Action item
Please output exactly the part of the records below that opens with the line containing "Trinity Audio" and closes with the line containing "cabaret, el Mundial y", both lines included, and nothing else.
BEGIN Excerpted data
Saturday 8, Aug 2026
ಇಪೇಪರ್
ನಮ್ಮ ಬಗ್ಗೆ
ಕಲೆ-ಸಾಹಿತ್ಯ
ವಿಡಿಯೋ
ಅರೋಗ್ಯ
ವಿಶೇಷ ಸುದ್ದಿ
END Excerpted data
BEGIN Excerpted data
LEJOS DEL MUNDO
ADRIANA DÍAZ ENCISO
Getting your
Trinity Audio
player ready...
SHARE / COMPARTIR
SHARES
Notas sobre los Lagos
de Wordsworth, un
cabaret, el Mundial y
END Excerpted data
Exercise result
Trinity Audio
player ready...
SHARE / COMPARTIR
SHARES
Notas sobre los Lagos
de Wordsworth, un
cabaret, el Mundial y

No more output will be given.